Ato no Rio pede impeachment de Dilma

Sob uma chuva fraca, cerca de 150 manifestantes recordavam o caso do mensalão e os desdobramentos da Operação Lava Jato

Idiana Tomazelli, O Estado de S. Paulo

15 de novembro de 2014 | 16h47

RIO - Um protesto contra os escândalos de corrupção e a favor do impeachment da presidente Dilma Rousseff (PT) levou cerca de 150 pessoas, de acordo com estimativa da Polícia Militar, à orla de Copacabana, zona sul do Rio, na tarde deste sábado, 15. Vestidos com as cores verde e amarela e, em alguns casos, empunhando cartazes de protesto ou bandeiras do Brasil, os manifestantes entoaram gritos como "1, 2, 3, Dilma no xadrez", "Papuda neles" (em referência ao Complexo da Papuda, onde estão presos alguns dos condenados no caso do mensalão, em Brasília) e "Fora PT".

A concentração começou por volta das 14h, em frente ao hotel Copacabana Palace. Sob uma chuva fraca, os manifestantes recordavam o caso do mensalão e a recente Operação Lava Jato, da Polícia Federal, para pedir o fim da corrupção e saída do PT do poder. O deputado federal Jair Bolsonaro (PP-RJ) foi um dos primeiros a discursar, usando um aparelho de som instalado no canteiro central da Av. Atlântica. O parlamentar afirmou que as Forças Armadas são "tão vítimas quanto nós" e que o objetivo de ir às ruas é garantir "nossa liberdade e soberania".

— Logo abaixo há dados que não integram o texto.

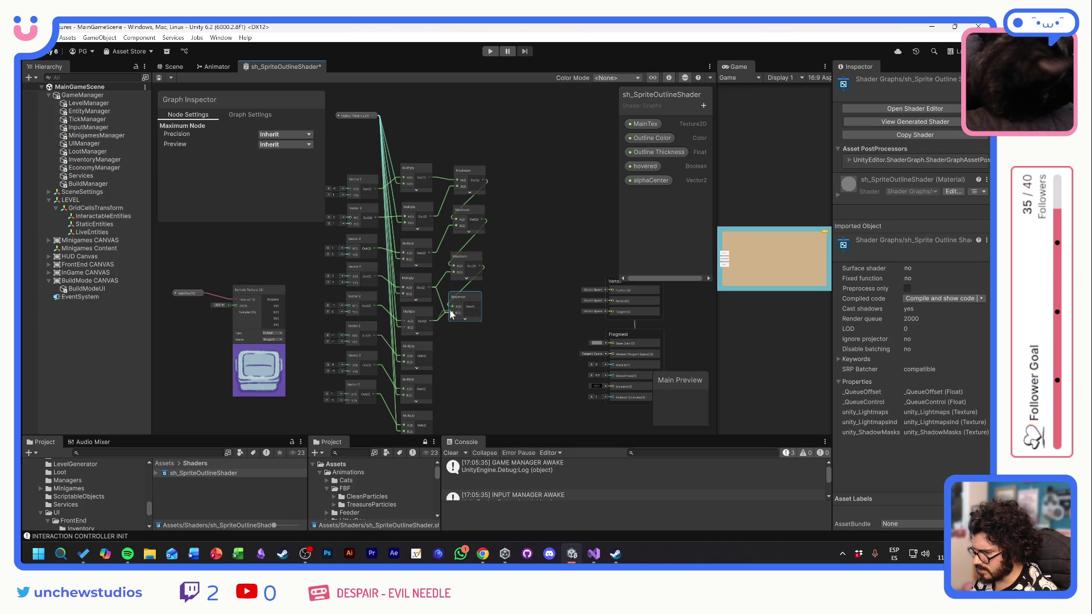
{"action": "key", "text": "ctrl+d"}
{"action": "left_click_drag", "start_coordinate": [480, 316], "coordinate": [453, 354]}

"Querem impor o socialismo no nosso País. O socialismo é o nome fantasia para comunismo", disse Bolsonaro, muito aplaudido e depois assediado pelos presentes. O deputado federal ainda "comemorou" a existência do mensalão. "Graças a Deus houve mensalão. Se não houvesse, José Dirceu (ex-ministro da Casa Civil) seria hoje presidente da República", gritou, novamente aclamado pelos manifestantes.

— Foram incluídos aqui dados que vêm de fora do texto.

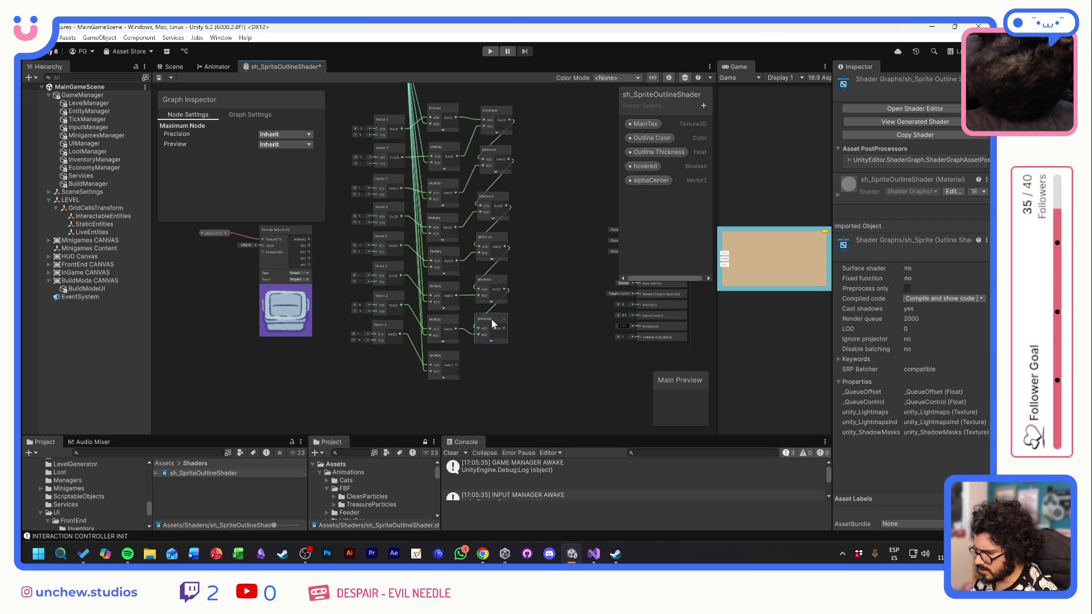
{"action": "key", "text": "ctrl+d"}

Bolsonaro também mirou críticas no ex-deputado paulista Rubens Paiva, morto durante a ditadura militar, e Carlos Lamarca, "esse marginal que infelizmente fez parte do Exército Brasileiro". O parlamentar estava acompanhado do filho Flávio Bolsonaro, deputado estadual no Rio de Janeiro pelo PP. "Nós não somos como aqueles movimentos sociais comprados. Isso aqui é movimento legítimo. Isso é a voz do povo", discursou Flávio Bolsonaro.

A mídia foi outro alvo de ataques durante o ato, assim como o Tribunal Superior Eleitoral (TSE). "A urna está comprada", gritou um dos presentes. Cartazes pediam auditoria do resultado das eleições deste ano. Em outro momento, os manifestantes aplaudiram "em homenagem à Polícia Militar".

Enquanto Jair Bolsonaro discursava, uma senhora começou a cantar a música "Fibra de herói", tradicional em quartéis do Exército e da Marinha do Brasil. Ela foi acompanhada por poucas pessoas a seu redor. Abordada pela reportagem, ela recusou entrevista. "Entrevistar a única que levantou a bandeirinha da intervenção? O Estadão não, querida..."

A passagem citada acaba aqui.